The first is the risk of the UK heading towards a “no deal” scenario by December 31 in its Brexit negotiations with the European Union. At the time of writing, both sides are still negotiating, but differences on a level playing field for business rules and regulations and fishing rights are the main stumbling blocks. A deal to ensure a smooth transition is still in the best interests of both sides, but politics can still get in the way. In the event of a “no deal” scenario, we could see some UK financial assets exposed to the domestic economy under the greatest pressure, given the potential disruptions, but the global impact should be manageable.
Another political event after the New Year is the Georgia Senate runoff election on January 5. While Georgia has traditionally been a Republican stronghold, President-elect Biden did win this state by a razor-thin margin in the presidential election. The extraordinary amount of campaign funding and resources devoted to these two races by both parties also make the outcome highly unpredictable. The current market consensus seems to be that the Republican Party will win at least one of the two seats, hence maintaining its Senate majority. If the Democratic Party wins both seats, then we will have a 50-50 tie in the Senate, with Vice-President-elect Harris casting the tie-breaking vote. The Democrat Party would then achieve the “clean sweep” by controlling the White House, the House of Representatives and the Senate. This would imply Biden’s campaign pledges, such as corporate tax hikes, health care and energy reform, could be back on the table even though the degree of political difficulty to pass them is still significant. These legislations could potentially impact the earnings outlook and interrupt the recent sector rotations brought by breakthroughs in vaccine development.

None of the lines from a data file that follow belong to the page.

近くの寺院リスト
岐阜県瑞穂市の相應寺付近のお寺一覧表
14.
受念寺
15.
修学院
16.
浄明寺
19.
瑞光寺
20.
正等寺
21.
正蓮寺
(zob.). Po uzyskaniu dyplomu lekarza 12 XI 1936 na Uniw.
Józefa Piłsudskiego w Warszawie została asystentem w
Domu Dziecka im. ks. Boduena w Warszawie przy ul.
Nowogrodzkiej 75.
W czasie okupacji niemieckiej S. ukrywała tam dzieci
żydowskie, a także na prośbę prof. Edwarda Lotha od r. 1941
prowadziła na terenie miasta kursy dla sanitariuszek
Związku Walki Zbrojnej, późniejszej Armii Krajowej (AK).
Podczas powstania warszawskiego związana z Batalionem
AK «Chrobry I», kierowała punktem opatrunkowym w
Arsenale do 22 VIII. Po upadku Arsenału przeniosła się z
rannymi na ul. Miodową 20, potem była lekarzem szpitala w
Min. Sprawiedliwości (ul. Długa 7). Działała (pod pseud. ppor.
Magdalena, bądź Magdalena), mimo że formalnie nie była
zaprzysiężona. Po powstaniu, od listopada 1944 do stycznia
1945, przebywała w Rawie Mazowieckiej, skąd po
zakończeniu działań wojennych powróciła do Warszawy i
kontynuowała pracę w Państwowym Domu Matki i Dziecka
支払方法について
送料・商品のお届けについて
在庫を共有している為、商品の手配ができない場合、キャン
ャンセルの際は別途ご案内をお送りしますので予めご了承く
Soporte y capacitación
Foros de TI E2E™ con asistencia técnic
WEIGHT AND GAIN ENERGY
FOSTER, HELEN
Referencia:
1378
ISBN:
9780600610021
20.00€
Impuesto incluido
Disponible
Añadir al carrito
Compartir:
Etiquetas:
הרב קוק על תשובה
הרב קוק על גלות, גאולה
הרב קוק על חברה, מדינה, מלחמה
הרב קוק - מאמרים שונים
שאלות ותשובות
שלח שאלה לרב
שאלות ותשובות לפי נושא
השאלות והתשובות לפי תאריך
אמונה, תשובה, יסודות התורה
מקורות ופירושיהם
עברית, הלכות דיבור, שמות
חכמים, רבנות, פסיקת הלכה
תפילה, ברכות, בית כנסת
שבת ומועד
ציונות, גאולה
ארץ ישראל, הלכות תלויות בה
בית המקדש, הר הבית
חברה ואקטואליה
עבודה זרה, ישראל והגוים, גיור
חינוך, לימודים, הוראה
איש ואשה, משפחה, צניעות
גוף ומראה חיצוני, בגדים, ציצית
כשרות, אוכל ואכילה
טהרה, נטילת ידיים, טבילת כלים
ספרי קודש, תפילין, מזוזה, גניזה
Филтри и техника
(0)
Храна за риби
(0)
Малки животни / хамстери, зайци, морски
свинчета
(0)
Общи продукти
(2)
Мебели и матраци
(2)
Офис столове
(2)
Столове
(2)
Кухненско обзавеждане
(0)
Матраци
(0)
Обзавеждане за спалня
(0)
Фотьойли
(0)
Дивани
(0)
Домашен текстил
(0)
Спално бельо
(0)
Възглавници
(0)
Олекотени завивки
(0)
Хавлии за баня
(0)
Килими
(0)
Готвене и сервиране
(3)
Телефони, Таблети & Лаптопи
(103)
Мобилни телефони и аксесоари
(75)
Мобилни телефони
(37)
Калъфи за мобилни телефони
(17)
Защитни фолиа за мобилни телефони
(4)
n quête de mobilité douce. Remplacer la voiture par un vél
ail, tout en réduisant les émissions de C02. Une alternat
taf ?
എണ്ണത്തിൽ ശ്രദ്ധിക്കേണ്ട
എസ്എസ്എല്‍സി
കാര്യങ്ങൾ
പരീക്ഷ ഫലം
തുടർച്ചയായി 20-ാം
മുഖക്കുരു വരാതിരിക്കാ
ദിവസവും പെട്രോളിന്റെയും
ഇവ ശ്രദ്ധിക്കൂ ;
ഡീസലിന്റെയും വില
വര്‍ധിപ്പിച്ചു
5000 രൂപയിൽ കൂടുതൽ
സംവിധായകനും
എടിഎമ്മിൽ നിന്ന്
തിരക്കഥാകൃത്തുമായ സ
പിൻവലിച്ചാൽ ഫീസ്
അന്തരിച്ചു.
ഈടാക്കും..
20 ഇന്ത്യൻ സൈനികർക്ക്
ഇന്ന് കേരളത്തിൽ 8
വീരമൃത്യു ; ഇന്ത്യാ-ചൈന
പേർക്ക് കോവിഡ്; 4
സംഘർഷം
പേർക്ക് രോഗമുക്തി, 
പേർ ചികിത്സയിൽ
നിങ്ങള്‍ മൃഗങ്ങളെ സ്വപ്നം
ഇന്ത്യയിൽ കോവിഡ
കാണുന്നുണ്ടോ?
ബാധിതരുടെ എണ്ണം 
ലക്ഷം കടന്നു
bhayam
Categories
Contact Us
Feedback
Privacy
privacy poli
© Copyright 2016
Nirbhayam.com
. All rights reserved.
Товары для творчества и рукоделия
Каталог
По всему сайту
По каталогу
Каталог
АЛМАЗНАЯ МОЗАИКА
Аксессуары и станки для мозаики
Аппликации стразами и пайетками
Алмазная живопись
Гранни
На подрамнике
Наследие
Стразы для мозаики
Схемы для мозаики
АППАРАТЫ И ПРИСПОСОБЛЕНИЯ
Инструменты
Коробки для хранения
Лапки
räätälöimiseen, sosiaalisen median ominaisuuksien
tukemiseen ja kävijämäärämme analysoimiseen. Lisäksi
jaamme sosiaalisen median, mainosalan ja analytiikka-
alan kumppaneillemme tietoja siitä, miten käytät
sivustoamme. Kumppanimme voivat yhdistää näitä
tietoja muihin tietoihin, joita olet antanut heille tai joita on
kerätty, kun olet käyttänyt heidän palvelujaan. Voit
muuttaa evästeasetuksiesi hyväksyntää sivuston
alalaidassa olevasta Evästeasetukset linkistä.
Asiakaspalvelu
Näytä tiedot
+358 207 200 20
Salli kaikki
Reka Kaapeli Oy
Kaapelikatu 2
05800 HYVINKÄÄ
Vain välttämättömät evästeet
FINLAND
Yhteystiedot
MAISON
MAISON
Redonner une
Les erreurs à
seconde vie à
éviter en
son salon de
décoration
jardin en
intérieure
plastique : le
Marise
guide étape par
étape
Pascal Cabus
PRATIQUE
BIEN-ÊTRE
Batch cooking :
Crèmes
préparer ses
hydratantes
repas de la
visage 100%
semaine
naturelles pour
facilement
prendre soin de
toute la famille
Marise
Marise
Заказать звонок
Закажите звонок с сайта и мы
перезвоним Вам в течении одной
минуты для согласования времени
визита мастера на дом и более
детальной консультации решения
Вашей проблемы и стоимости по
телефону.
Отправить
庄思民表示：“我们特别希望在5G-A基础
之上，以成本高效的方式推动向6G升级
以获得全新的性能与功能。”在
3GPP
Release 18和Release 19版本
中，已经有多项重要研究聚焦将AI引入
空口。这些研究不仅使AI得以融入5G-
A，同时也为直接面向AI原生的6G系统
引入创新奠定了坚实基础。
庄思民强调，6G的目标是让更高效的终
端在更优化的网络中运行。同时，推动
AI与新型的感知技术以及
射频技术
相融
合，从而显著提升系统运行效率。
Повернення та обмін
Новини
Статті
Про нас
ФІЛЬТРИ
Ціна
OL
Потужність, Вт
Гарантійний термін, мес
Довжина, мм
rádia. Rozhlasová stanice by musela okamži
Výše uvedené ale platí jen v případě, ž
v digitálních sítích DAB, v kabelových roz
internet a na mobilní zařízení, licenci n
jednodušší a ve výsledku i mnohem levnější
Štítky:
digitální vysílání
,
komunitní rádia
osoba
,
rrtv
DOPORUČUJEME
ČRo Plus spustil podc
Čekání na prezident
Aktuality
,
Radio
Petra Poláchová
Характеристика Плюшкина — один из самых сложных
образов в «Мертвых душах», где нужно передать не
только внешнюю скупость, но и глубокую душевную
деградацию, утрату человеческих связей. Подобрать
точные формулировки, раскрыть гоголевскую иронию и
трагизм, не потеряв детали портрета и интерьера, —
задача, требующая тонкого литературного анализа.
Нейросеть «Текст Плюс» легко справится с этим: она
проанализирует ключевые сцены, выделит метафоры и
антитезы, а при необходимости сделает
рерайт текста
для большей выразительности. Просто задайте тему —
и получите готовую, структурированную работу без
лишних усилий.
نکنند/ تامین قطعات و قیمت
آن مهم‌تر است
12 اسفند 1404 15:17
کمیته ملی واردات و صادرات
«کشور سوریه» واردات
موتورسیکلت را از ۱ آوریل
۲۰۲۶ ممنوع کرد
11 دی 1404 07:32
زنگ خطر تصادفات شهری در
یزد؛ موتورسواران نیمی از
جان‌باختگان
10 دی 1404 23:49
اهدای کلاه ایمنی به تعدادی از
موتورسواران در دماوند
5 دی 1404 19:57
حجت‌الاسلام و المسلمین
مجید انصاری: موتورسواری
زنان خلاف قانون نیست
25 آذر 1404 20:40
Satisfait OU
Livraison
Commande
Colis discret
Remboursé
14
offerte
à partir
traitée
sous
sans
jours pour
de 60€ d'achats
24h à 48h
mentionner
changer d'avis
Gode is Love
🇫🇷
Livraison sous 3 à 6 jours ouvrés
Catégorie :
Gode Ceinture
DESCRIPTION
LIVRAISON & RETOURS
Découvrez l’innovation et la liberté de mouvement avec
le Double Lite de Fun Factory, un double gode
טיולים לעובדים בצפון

The final event will be the implementation of vaccination programs around the world. Several vaccines have already received regulatory approval in some countries and have been rolled out to health care workers and the more vulnerable groups. These programs are expected to expand in coming months. As the vaccinated population rises, medical experts should get even more data on the effectiveness of these vaccines for different groups in the population and observe whether there are any unknown side effects. The data would also influence public confidence and impact the general public’s willingness to get vaccinated. All these factors would impact how quickly our lives can return to normal. The longer the recovery, the higher the risk of default for some financially weaker companies.
Exhibit 1: Volatility
Despite our optimism on an economic recovery in 2021, there are always political and event risks that investors should not forget. This calls for a well-diversified portfolio. One big challenge is that developed market government bonds only offer very low, if not negative, yield and they have not offered much protection to the equity market correction in recent months. Hence, investors would need to find alternative ways to diversify their portfolios. For local political risks like Brexit, investing in a broad number of markets, such as U.S., Asia, China and other emerging markets can help. Another important principle for investors to consider will be their long-term investment objectives. Some of these risk factors may create short-term market volatility, but do not fundamentally change the long-term economic and growth prospects. Investors should then stay their courses and ensure their asset allocation is consistent with their financial objectives.